> Directive: Rewrite the lines of the listing starting at the one containing "Chcete vytvořit webovou stránku pro vaše" and ending at the end of the listing, swapping "Futuros" for "Futures" and changing nothing else. Leave the pictures out of your answer.

(Page images and extracted text)
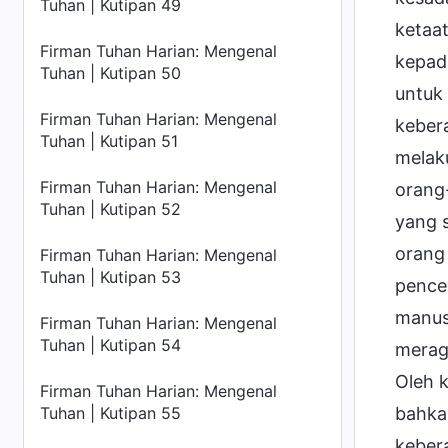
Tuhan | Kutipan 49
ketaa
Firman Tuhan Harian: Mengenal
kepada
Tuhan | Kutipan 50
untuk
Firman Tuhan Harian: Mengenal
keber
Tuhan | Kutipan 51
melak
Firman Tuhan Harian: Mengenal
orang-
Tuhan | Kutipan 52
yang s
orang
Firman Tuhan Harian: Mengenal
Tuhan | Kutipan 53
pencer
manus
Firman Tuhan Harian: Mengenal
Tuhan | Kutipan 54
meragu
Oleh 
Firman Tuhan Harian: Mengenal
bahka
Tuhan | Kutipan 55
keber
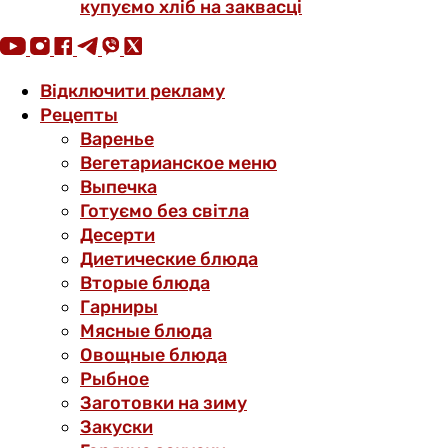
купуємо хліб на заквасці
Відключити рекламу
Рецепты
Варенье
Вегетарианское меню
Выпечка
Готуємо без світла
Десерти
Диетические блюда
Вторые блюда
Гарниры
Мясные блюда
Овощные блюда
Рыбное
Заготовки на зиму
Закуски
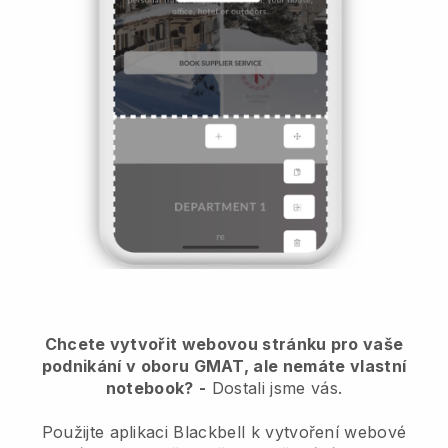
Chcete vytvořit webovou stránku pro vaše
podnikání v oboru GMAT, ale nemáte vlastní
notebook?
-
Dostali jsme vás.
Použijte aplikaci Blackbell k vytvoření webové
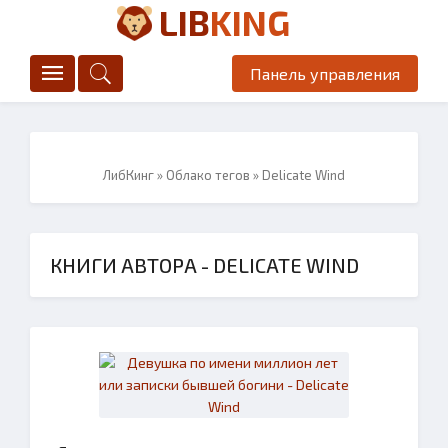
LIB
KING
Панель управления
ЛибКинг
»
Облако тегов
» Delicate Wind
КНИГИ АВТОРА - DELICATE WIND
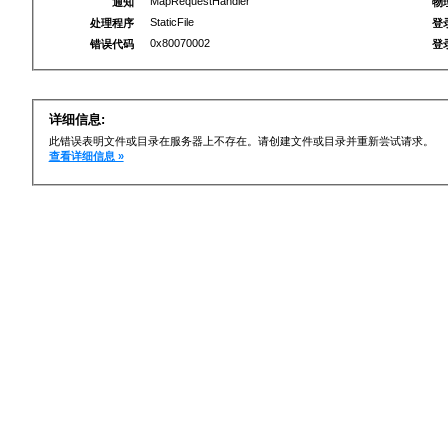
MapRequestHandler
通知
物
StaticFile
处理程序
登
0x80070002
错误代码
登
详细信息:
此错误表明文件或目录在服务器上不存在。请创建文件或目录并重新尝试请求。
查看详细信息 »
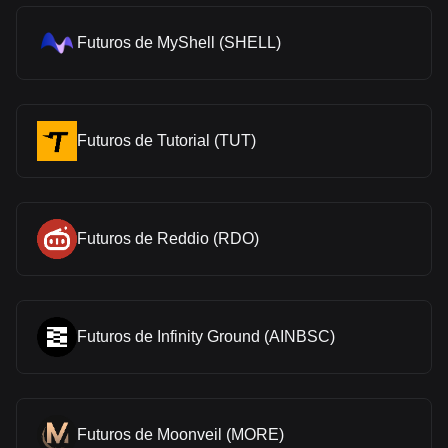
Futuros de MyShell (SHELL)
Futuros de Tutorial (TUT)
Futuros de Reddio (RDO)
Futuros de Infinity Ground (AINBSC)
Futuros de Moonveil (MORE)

> Completed task:
Chcete vytvořit webovou stránku pro vaše
podnikání v oboru GMAT, ale nemáte vlastní
notebook?
-
Dostali jsme vás.
Použijte aplikaci Blackbell k vytvoření webové
LIB
KING
Панель управления
ЛибКинг
»
Облако тегов
» Delicate Wind
КНИГИ АВТОРА - DELICATE WIND
MapRequestHandler
通知
物
StaticFile
处理程序
登
0x80070002
错误代码
登
详细信息:
此错误表明文件或目录在服务器上不存在。请创建文件或目录并重新尝试请求。
查看详细信息 »
Futures de MyShell (SHELL)
Futures de Tutorial (TUT)
Futures de Reddio (RDO)
Futures de Infinity Ground (AINBSC)
Futures de Moonveil (MORE)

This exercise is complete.